UK retail investors remain keen to buy newly-issued company shares despite a sharp drop in initial public offerings and a brutal sell-off in equities.
Do-it-yourself investors have put 7 per cent more money into newly-issued shares for listed companies on the London markets in the year to the end of May compared with the same period in 2021, according to broker Interactive Investor.
The sustained growth in retail participation in these secondary fundraisings comes despite a dreadful year for new listings, as companies have put off plans to go public amid market turbulence.
Retail investors have historically had little opportunity to participate in company fundraisings on the same terms as institutional investors. The steady flow of investment into share issuances this year comes amid a concerted effort to make it easier for DIY investors to participate in this part of the UK capital markets, opening up new sources of capital for companies.

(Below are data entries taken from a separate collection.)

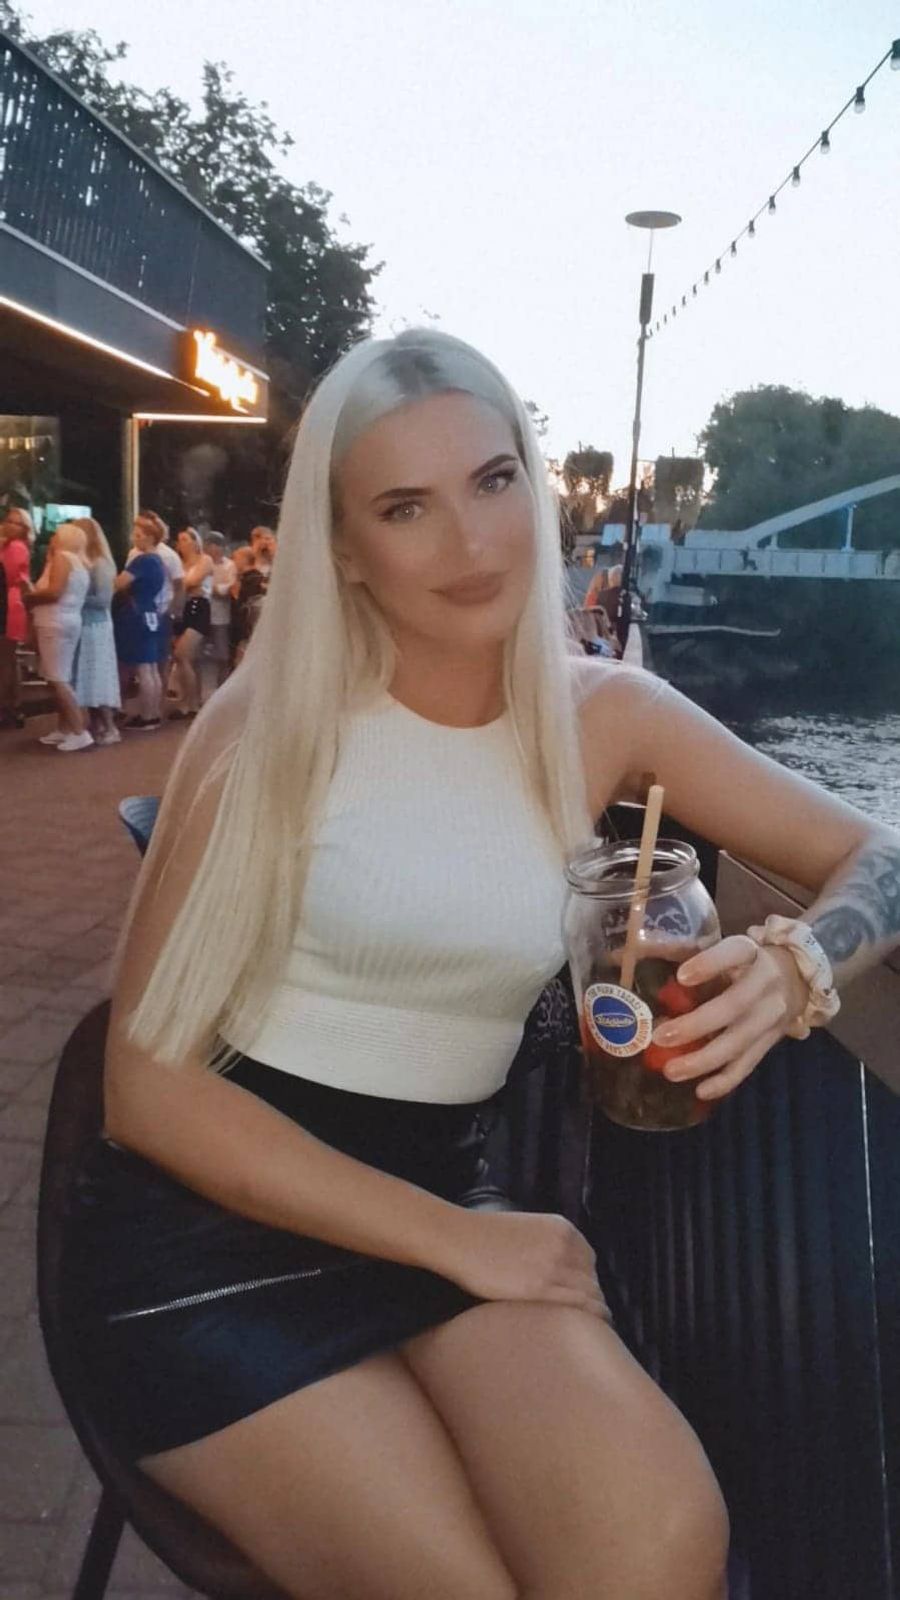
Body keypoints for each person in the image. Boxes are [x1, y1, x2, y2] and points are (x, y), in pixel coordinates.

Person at [67, 329, 900, 1600]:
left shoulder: (606, 715)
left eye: (493, 480)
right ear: (346, 546)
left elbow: (876, 852)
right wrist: (462, 1241)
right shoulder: (266, 725)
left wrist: (801, 965)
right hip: (207, 1231)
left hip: (443, 1194)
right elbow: (146, 1090)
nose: (471, 541)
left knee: (657, 1545)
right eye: (407, 506)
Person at [23, 523, 92, 752]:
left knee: (58, 678)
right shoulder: (79, 562)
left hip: (55, 622)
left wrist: (30, 596)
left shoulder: (63, 558)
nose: (52, 538)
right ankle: (65, 727)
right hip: (65, 621)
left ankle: (79, 731)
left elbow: (54, 592)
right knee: (58, 676)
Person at [73, 517, 122, 745]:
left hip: (96, 626)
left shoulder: (101, 564)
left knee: (98, 676)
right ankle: (96, 724)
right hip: (85, 624)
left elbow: (103, 599)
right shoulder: (85, 561)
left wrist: (75, 599)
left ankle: (110, 726)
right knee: (86, 676)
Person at [113, 521, 165, 731]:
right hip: (150, 610)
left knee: (143, 667)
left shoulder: (142, 561)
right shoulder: (158, 561)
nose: (134, 539)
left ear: (150, 537)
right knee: (150, 665)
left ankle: (147, 715)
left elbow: (119, 583)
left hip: (135, 612)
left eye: (138, 535)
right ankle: (153, 712)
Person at [167, 528, 213, 719]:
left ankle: (190, 703)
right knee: (185, 659)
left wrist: (183, 586)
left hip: (198, 608)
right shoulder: (179, 563)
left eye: (185, 539)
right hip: (182, 608)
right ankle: (188, 698)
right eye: (179, 540)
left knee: (182, 653)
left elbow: (191, 581)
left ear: (195, 542)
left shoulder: (205, 560)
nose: (182, 544)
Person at [0, 505, 33, 727]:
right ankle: (12, 705)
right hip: (9, 600)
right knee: (8, 658)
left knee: (5, 658)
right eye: (8, 520)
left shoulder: (16, 547)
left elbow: (10, 575)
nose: (10, 525)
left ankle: (7, 706)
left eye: (16, 523)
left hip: (9, 603)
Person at [203, 531, 236, 689]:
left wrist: (212, 588)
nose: (213, 549)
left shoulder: (229, 565)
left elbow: (228, 588)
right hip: (202, 614)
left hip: (220, 615)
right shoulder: (202, 563)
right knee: (199, 654)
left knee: (222, 655)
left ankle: (222, 687)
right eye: (210, 545)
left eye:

“New technology, alongside regulatory scrutiny, means that public companies have every reason to include individuals when raising capital . . . But too many deals remain institutional only, particularly UK IPOs,” said Anand Sambasivan, chief executive of PrimaryBid, a platform that lets retail investors join company fundraisings.
Interactive Investor’s data show that fundraisings that were open to its clients collectively raised £775mn of newly-issued stock from listed companies in the year to the end of May, an increase of 7 per cent from last year. In contrast, purchases of shares that customers were invited to participate in as part of an IPO fell 84 per cent to just £56mn.
The data from Interactive Investor, the second-largest UK platform with a one-fifth market share, suggests other retail savers have also increased their purchases of new issues.
The persistent retail appetite for new shares comes as industry players are doing more to open up access to IPO and fundraising. Hargreaves Lansdown and AJ Bell, two of the largest platforms, last week announced a deal to connect customers with a fundraising service run by broker Peel Hunt.
“The growing number of engaged retail investors in the UK should be viewed as an attractive source of capital,” AJ Bell chief executive Andy Bell said at the time.
So far in 2022, there have been 22 fundraising deals that included retail investors, according to PrimaryBid data. The number of such deals in the first half is much lower than the 112 transactions completed in the full year 2021. However, the first six months of this year saw more retail-friendly deals than all of 2019, attesting to the increasing openness of these transactions to do-it-yourself investors.
According to Interactive Investors data, much of this year’s fundraising has gone to investment trusts focused on alternative assets. “It is predominantly the investment trust industry that is keeping the show on the road . . . With the current inflationary backdrop, investors are increasingly looking for alternative income with some inflation protection built in,” said Lee Wild, head of equity strategy at Interactive Investors.
Despite the growth in direct retail participation in company fundraisings, Interactive Investor’s chief executive Richard Wilson would like to see the government do more to boost access. “We are supportive of the government’s work to enhance the rights of retail investors. However, without prescriptive rules, enshrined in legislation, retail investors will remain marginalised in key areas,” Wilson said, in a letter to Treasury minister John Glen.
Among the measures Wilson would like to see enacted are rules to make sure documents, like prospectuses and AGM resolutions, are written in “plain English” because “legalese disenfranchises retail investors”.